NEW YORK (CNNMoney) -- Consumer borrowing fell slightly in the third quarter as Americans continued to shed their debt burdens in the face of a struggling economy.
Household debt totaled $11.66 trillion in the three months ending in September, down $60 billion from the previous quarter, according to a report released Monday by the Federal Reserve Bank of New York.
"The decline in outstanding consumer debt reveals that households continue to try and deleverage in the wake of a challenging economic environment and large declines in home values," said Andrew Haughwout, vice president in the Research and Statistics Group at the New York Fed, in a statement.
But while overall debt is declining, the number of people who are failing to keep up with their payments rose in the third quarter. The delinquency rate stood at 10% in the end of September, up from 9.8% in June. About $1.2 trillion of consumer debt is currently delinquent, according to the report.

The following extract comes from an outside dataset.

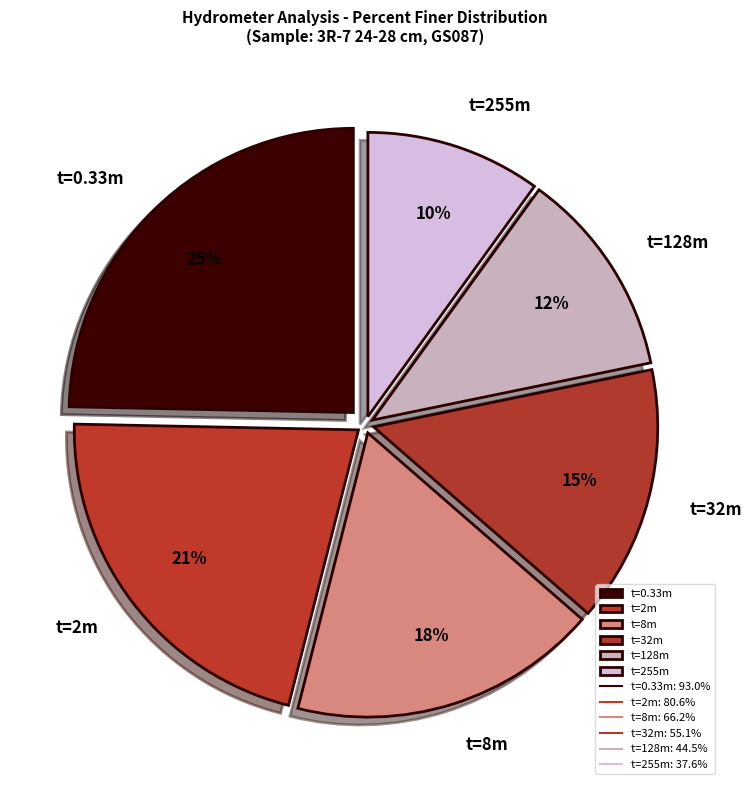

To the nearest percent, what is the difference between the largest and smallest slice percentages?

15%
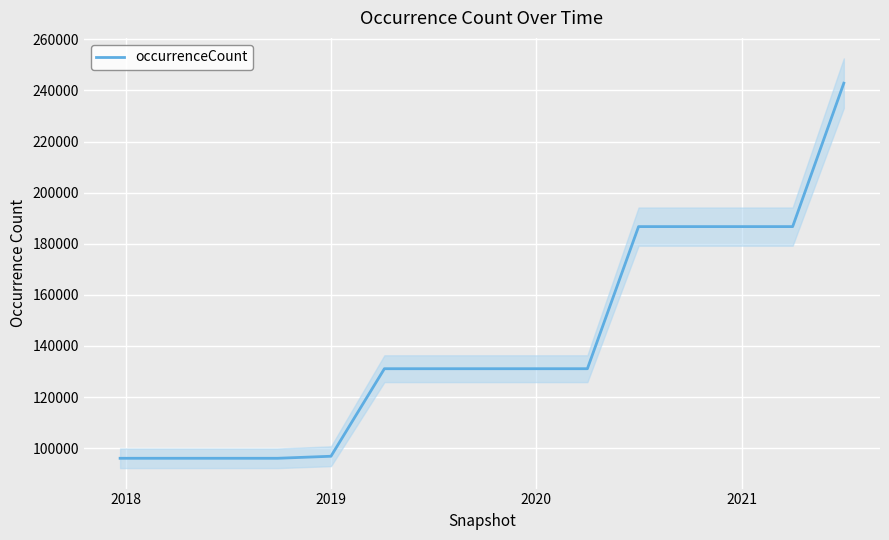

What is the maximum value for occurrenceCount?

242825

Credit cards: Credit card debt fell slightly to $693 billion, a marginal change from last quarter. And the number of open credit accounts fell by 6 million, 23% down from its peak in 2008.

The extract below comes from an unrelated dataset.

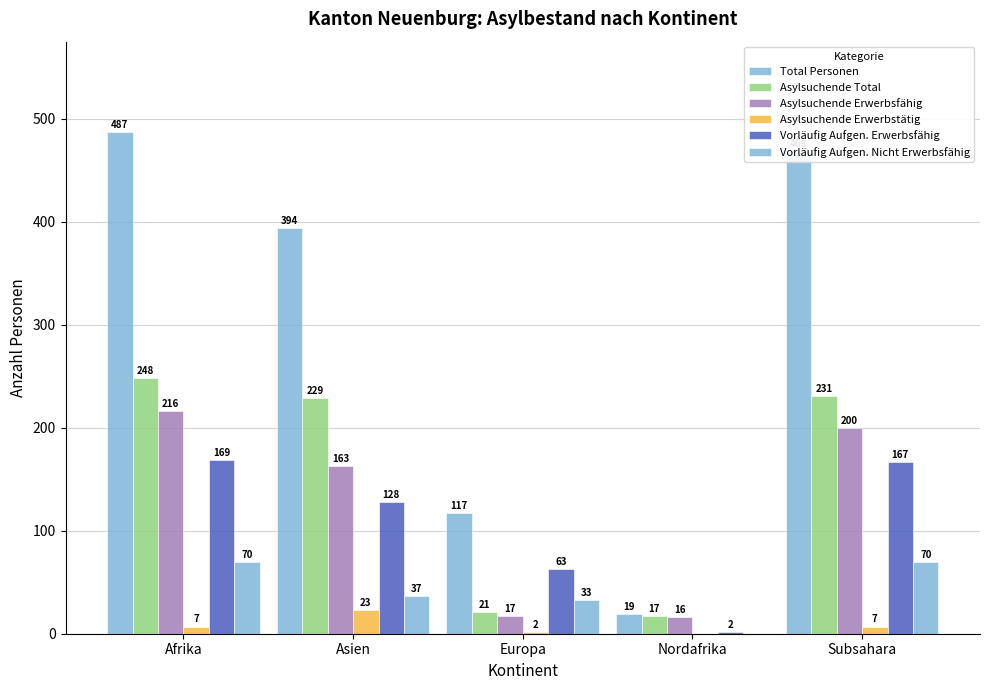

What is the average value of the Asylsuchende Erwerbsfähig series?

122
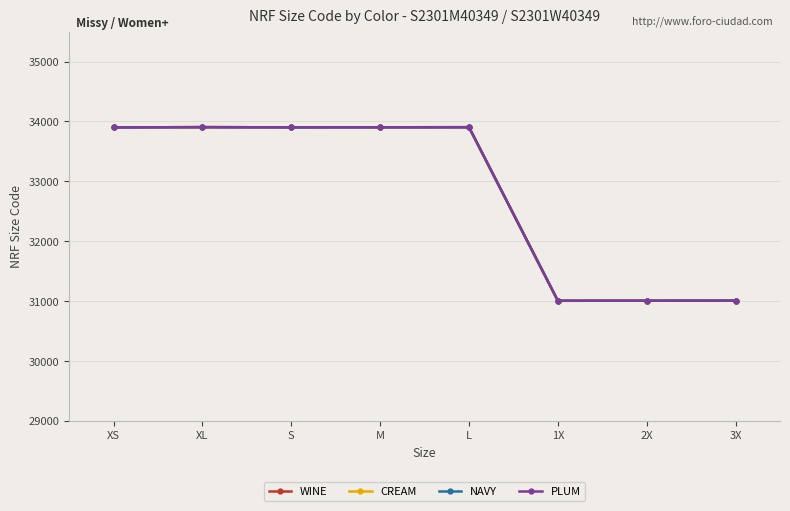

Is it true that WINE equals 33905 at XL?

True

That could mean banks are closing down delinquent accounts, according to Bill Hampel, chief economist at Credit Union National Association.
"I suspect that accounts closed are mostly the behavior of lenders as opposed to the borrowers, because they could not collect anymore," said Hampel.

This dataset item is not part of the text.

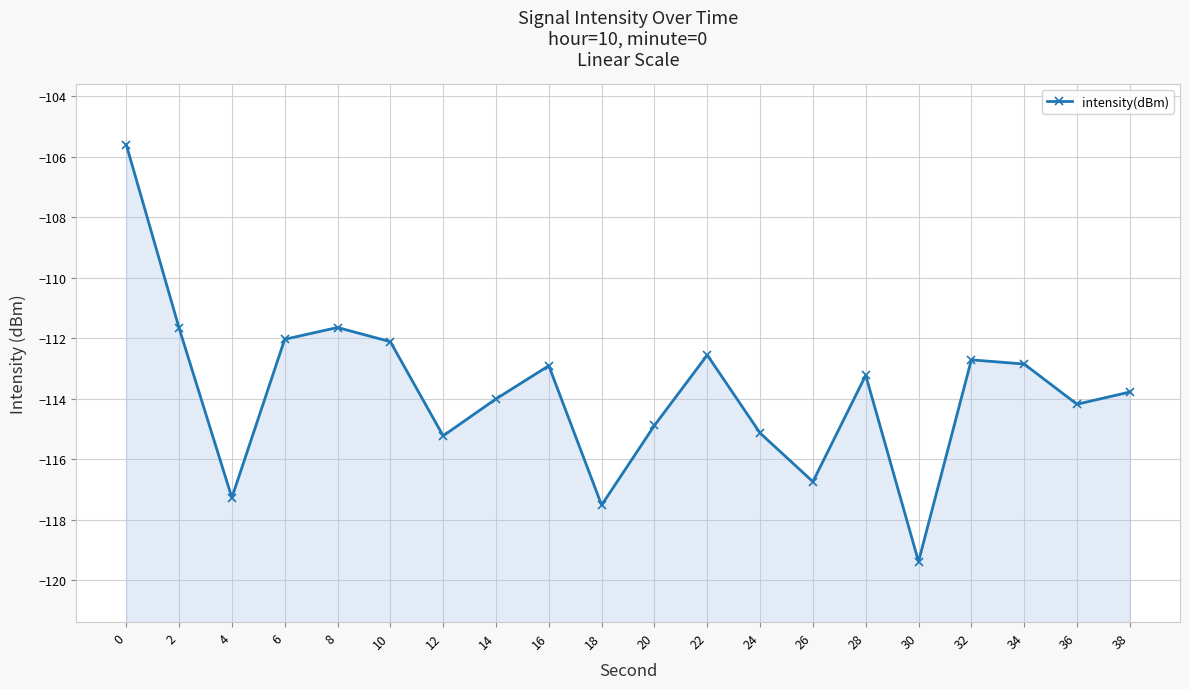

What is the value of the 13th point from the left?

-115.1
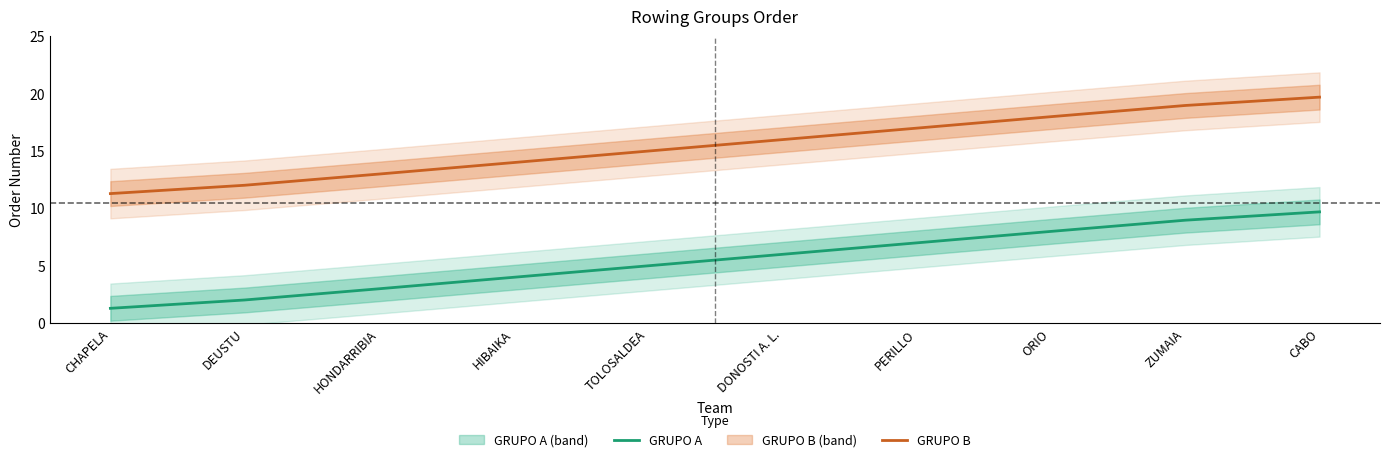

At which category is the sum across all series the highest?

CABO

At the same time, the number of credit inquiries increased, reflecting a strong demand for credit.
Real estate: Mortgage borrowing fell by $114 billion, 9.6 % below its peak, as people continued to shun home buying in favor of renting.
The number of people signing up for new mortgages fell 17%, the lowest level since mid-2000.
Meanwhile, existing homeowners are borrowing more. Home equity lines of credit increased by $14 billion during the quarter.
Student loans: Student debt rose to $865 billion, up from $845 billion from the previous quarter.
Between 2010 and 2011, undergraduate students, received an average of $4,907 in federal loans according to a College Board survey. Graduate students, the Board said, received $16,423 on average.
"About a third of students graduating this year have so much debt that they still could be repaying it when their children enter college," said Mark Kantrowitz, publisher of FinAid.org.
The uptick in college borrowing is typical in a down economy, said Lauren Asher president of the Institute for College Access and Success. People tend to seek more education and training in hopes of landing a better paying job.
But the additional education is no guarantee to higher paying employment, Asher said.